Wyclef Jean bij de spits af op Couleur Café
Olivia U. Rutazibwa
28 juni 2013
Op vrijdag 28 juni start het driedaagse Brusselse muziekfestival Couleur Café met een affiche om u tegen te zeggen. Groten als Neneh Cherry, Nneka, Aloe Blacc, Kery James, Trixie Whitley, Jimmy Cliff en Wyclef Jean bijten de spits af. MO* sprak met ex-Fugee, acteur, politicus, producer en auteur Wyclef over muziek, revolutie en zijn thuisland Haïti. Een voorsmaakje.
Zowel in uw muziek als in uw politieke en humanitaire activiteiten staat uw geboorteland Haïti vaak centraal. Wat betekent deze plek voor u?
Jean: Net zoals wanneer mensen als Snoop Dogg of Bob Marley constant zingen over de plek waar ze vandaan komen dit de mensen zin heeft doen krijgen om Los Angeles of Kingston te ontdekken, zo wil ik ook dat mensen naar Haïti komen om het met hun eigen ogen te ontdekken. Wat Haïti voor mij betekent kan ik het best uitleggen aan de hand van het nummer Diallo dat ik ooit maakte. Het gaat over een Afrikaanse man op wie in New York 41 kogels werden afgevuurd door de politie toen hij naar zijn portefeuille greep. De radio weigerde om het nummer te draaien omdat het heel revolutionair was. Op dezelfde manier dat ik me inliet met Diallo, zo speelden we met de Fugees ook tijdens het Tibetaans vrijheidsconcert. Telkens ik dus Haïti zeg, denk ik nooit specifiek aan een eiland in de Caraïben. Wat me bezig houdt is het sturen van een boodschap over het feit dat het in 1804 de eerste vrije zwarte staat van de wereld was. Ik wil dat Europa zich dit herinnert, maar ook Afrika, dat Haïti een plek is waar haar zonen en dochters naartoe gesleept waren, die nooit voor iemand door de knieën is gegaan.
Vandaag is Haïti vooral gekend door de vele rampen en de armoede en hongersnood.
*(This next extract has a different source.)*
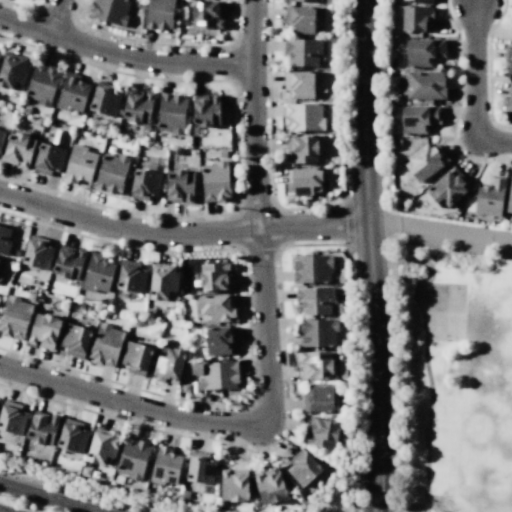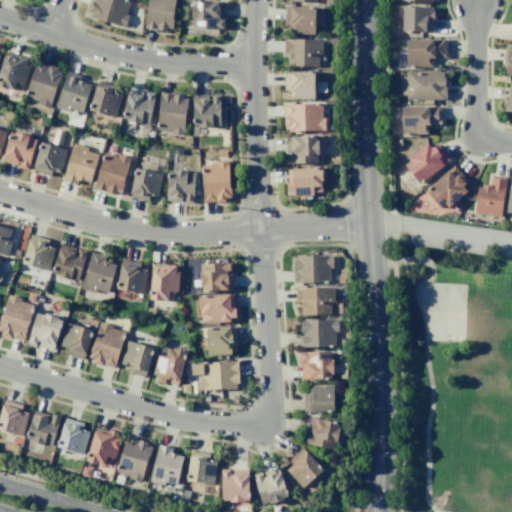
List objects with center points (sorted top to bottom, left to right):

Na de aardbeving van 2010 is het eiland overspoeld door heel wat slecht georganiseerde hulp. Wat is uw kijk hierop?
Jean: Ik ben een student van Fela Kuti. Die stond vaak kritisch tegenover hulp omdat het landen vaak meer slecht dan goed doet. Ik ben niet tegen hulp, maar het is belangrijk dat als we hulp bieden dat die progressief is. Dat betekent niet ergens voor 20-25 jaar uw tenten opslaan een zakken rijst uitdelen. Stel dat je een schooltje wilt bouwen, en je zet het gebouw, zonder ventilatie, waar honderden kinderen samen moeten zitten, en je zet er ook nog een computer in. Dan heb je in feite geen school gebouwd. Je hebt de façade van een school gebouwd, om zelf goed voor de dag te komen. Het is belangrijk om ook de context mee te nemen in wat je doet. Als je een school hebt, maar de kinderen zijn uitgehongerd, dan haalt het niets uit wat ze zullen niet in staat zijn om te studeren. Als er geen aandacht is voor de progressieve vorm van hulp, dan is het net zoals geld uit de hemel strooien. Dat geld is verdwenen tegen dat het de grond bereikt.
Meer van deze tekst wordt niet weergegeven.